Managing director Bartl died suddenly in 2014. At this point in time, the consortium comprised 50 companies in 23 countries with around 2400 employees producing more than 21 billion envelopes, shipping bags and folding bags, annually. Bartl's successor was his son-in-law Thomas Schwarz, who had already been appointed CO-CEO in 2013, together with an eight-person management team. In 2017, insolvency proceedings were opened for the BlessOF company and were successfully concluded in the same year.
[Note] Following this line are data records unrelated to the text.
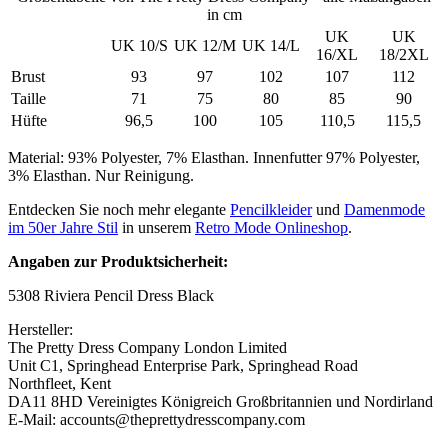
in cm
UK
UK
UK 10/S
UK 12/M
UK 14/L
16/XL
18/2XL
Brust
93
97
102
107
112
Taille
71
75
80
85
90
Hüfte
96,5
100
105
110,5
115,5
Material: 93% Polyester, 7% Elasthan. Innenfutter 97% Polyester,
3% Elasthan. Nur Reinigung.
Entdecken Sie noch mehr elegante
Pencilkleider
und
Damenmode
im 50er Jahre Stil
in unserem
Retro Mode Onlineshop
.
Angaben zur Produktsicherheit:
5308 Riviera Pencil Dress Black
Hersteller:
The Pretty Dress Company London Limited
Unit C1, Springhead Enterprise Park, Springhead Road
Northfleet, Kent
DA11 8HD Vereinigtes Königreich Großbritannien und Nordirland
E-Mail: accounts@theprettydresscompany.com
Since 2017, the company has been undertaking comprehensive realignment, its "Mission 2020", which was made possible by the majority takeover of the Group by a Family Office in 2018: Unprofitable production facilities in Germany and elsewhere were closed and existing locations consolidated.

== Company structure ==
The envelope manufacturer is a limited liability company and consists of 30 companies including Torgau-Kuvert, BlessOF, Mayer-Kuvert, mayer-network and novadex. The Group has locations in 15 countries in western and eastern Europe, including in Belgium, Denmark, Great Britain, Ireland, France and Norway. The Group is divided into three fields of business: envelopes and pocket envelopes, light paper packaging, and new media and services. In November 2019, the Mayer Group established mayer-digital as a digital sales unit and centre of competence for the whole company. Since 2018, Walter Pötter and Bernd Wiedmann have been part of the executive management of the Mayer Group in addition to Thomas Schwarz.

== Products ==
Envelopes, pocket envelopes and light packaging materials as well as custom-made products form the Group's core business. Since the market for envelopes has been in decline for years, the Mayer Group has been expanding and gradually further developing their offering of digital brand communication since 2011. On 136 reel-fed and 59 blank-fed machines, the Group produces around 15 billion envelopes annually.

== Sustainability ==
In 2009, the company produced the world's first CO_{2}-neutral envelope. The Mayer Group has been awarded the Blue Angel ecolabel. Since 2010, envelopes and pocket envelopes bearing the PEFC/04-31-1402 ecolabel are guaranteed to be made out of paper from sustainable forestry. Mayer-Kuvert-network has been a Klimaschutz-Unternehmen (Climate Protection Company) since November 2020.